The former prime minister Lars Løkke Rasmussen lacked the will to lead parties in the VLAK-government.

It says the previous culture and church affairs for the Liberal Alliance, Mette Bock in an interview with TV 2.

I experienced a lack of willingness to lead and get three different parties – and we were the three different parties – to operate in a joint project, she says to the tv station.

– What happens in a multi-party government, is that it’s easy to find the lowest common denominators instead of in the community to formulate a vision. We did actually some very good tracks in the government, but it did not really get it up to fly.

Mette Bock criticises the Loop style of management, under the former VLAK-government. Photo: Jens Dresling

The previous government sat in power in the period 2016 to 2019 and consisted of the parties of the Left, Liberal Alliance and the Conservatives.

In this period there were many political disputes, especially between the Liberal Alliance and støttepartiet the Danish people’s Party.

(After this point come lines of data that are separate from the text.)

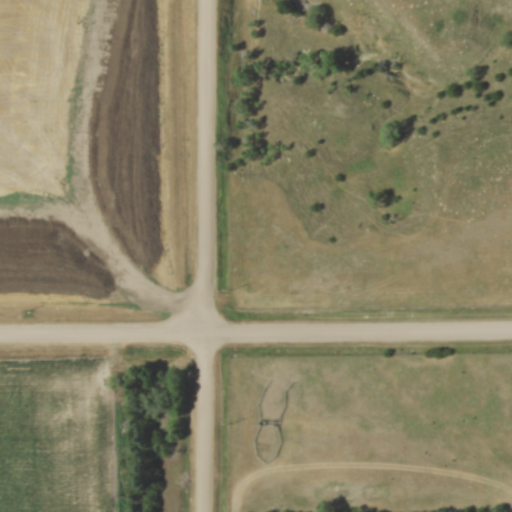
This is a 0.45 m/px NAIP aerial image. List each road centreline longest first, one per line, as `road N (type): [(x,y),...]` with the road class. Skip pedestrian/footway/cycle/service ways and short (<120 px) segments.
road 1 (tertiary): [(511,326),(0,330)]
road 2 (residential): [(204,511),(203,0)]
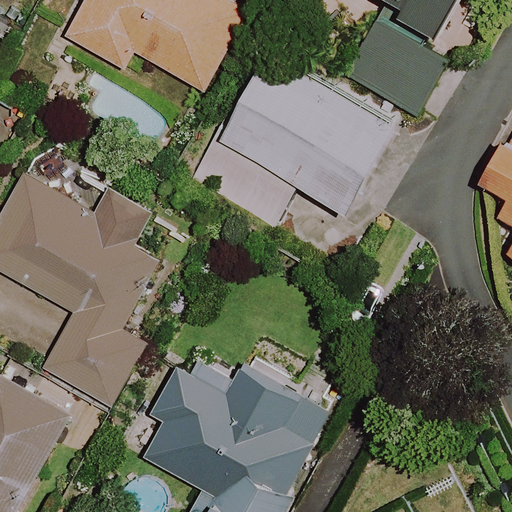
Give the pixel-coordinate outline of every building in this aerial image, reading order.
[(92,0),(74,34),(131,66),(141,48),(212,87),(260,0),(92,0)] [(411,0),(407,8),(452,32),(468,0),(411,0)] [(276,50),(241,114),(228,107),(191,175),(278,222),(302,178),(354,206),(401,118),(276,50)] [(511,139),(508,137),(487,176),(511,188),(511,201),(507,212),(511,214),(511,139)] [(102,211),(32,172),(0,230),(0,261),(83,307),(52,364),(122,403),(157,340),(127,323),(166,251),(142,237),(158,208),(117,185),(102,211)] [(343,409),(254,359),(235,393),(186,366),(161,410),(173,417),(154,453),(210,484),(194,511),(298,511),(307,496),(297,491),(343,409)] [(0,376),(0,511),(16,511),(74,412),(3,371),(0,376)]
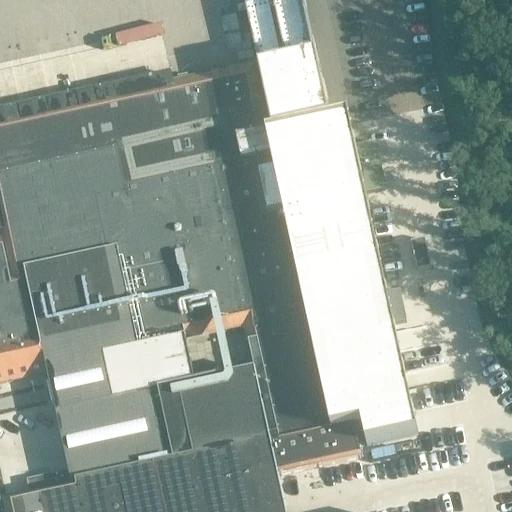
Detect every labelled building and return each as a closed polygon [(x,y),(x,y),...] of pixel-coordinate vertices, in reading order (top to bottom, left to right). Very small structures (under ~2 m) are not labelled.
[(100,66),(144,56),(140,39),(96,49),(100,66)] [(264,511),(258,483),(362,460),(355,426),(411,414),(352,142),(274,159),(255,68),(172,86),(170,76),(0,112),(0,235),(0,237),(0,236),(0,384),(47,374),(68,472),(26,481),(29,494),(2,500),(4,511),(264,511)] [(269,102),(268,119),(291,119),(292,103),(269,102)] [(354,149),(364,196),(385,191),(375,144),(354,149)] [(411,245),(417,273),(431,270),(425,241),(411,245)] [(388,295),(394,326),(407,323),(400,293),(388,295)] [(471,511),(474,505),(462,500),(463,494),(456,469),(438,462),(425,465),(422,464),(395,471),(394,484),(401,511),(471,511)]
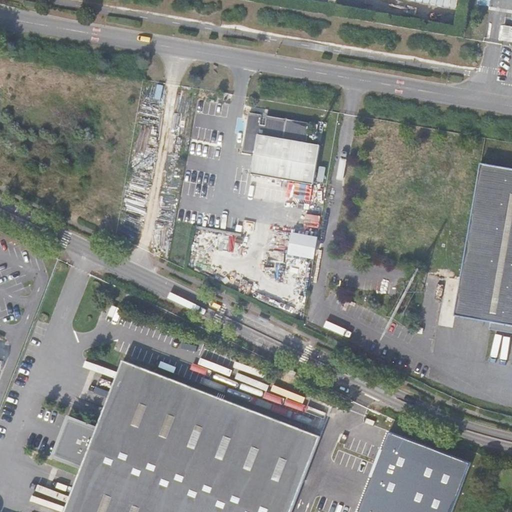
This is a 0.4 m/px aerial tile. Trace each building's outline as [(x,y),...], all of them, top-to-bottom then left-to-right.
[(511,26),(505,25),(502,41),(511,42),(511,26)] [(252,174),(313,185),(320,146),(303,142),(304,133),(310,134),(311,123),(287,119),(267,116),(266,125),(261,124),(262,115),(250,113),(243,153),(255,154),(252,174)] [(511,167),(481,163),(455,315),(491,322),(511,325),(511,167)] [(511,325),(491,322),(490,329),(511,332),(511,325)] [(291,511),(321,436),(124,360),(120,371),(101,418),(97,431),(70,420),(57,454),(84,464),(79,477),(65,511),(291,511)] [(297,373),(288,368),(286,373),(294,377),(297,373)] [(451,505),(469,468),(438,453),(437,454),(431,451),(431,450),(404,437),(405,435),(399,432),(399,433),(386,427),(377,446),(376,445),(373,453),(382,458),(377,469),(386,473),(383,479),(378,488),(376,487),(371,497),(428,507),(434,496),(451,505)]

– There is no doubt that the Danish people’s Party has had a leadership, for whom it was important to beat down everything that came from the Liberal Alliance. It was thankfully not, says Mette Bock.

– But there must also be one for the children, which helps to create the energy and belief that we can do something together. Seen from my ministerstole could well have been a better management, she says.

Former prime minister Lars Løkke Rasmussen italesatte then the many conflicts, among other things, when he asserted that the bourgeois-liberal Denmark stood at a crossroads.

– We can let it all fall on the floor, or we can draw together and work us on. The government wants and the government have chosen the last, he said shortly before christmas 2017.

At the general Election in June 2019, the had Loop, however, not much left over for the blue collaboration. Now he wanted instead to form a government consisting of the Left and the Social democrats.

Ekstra Bladet has tried to get a comment from both Mette Bock, Lars Løkke Rasmussen. They have not returned our inquiries.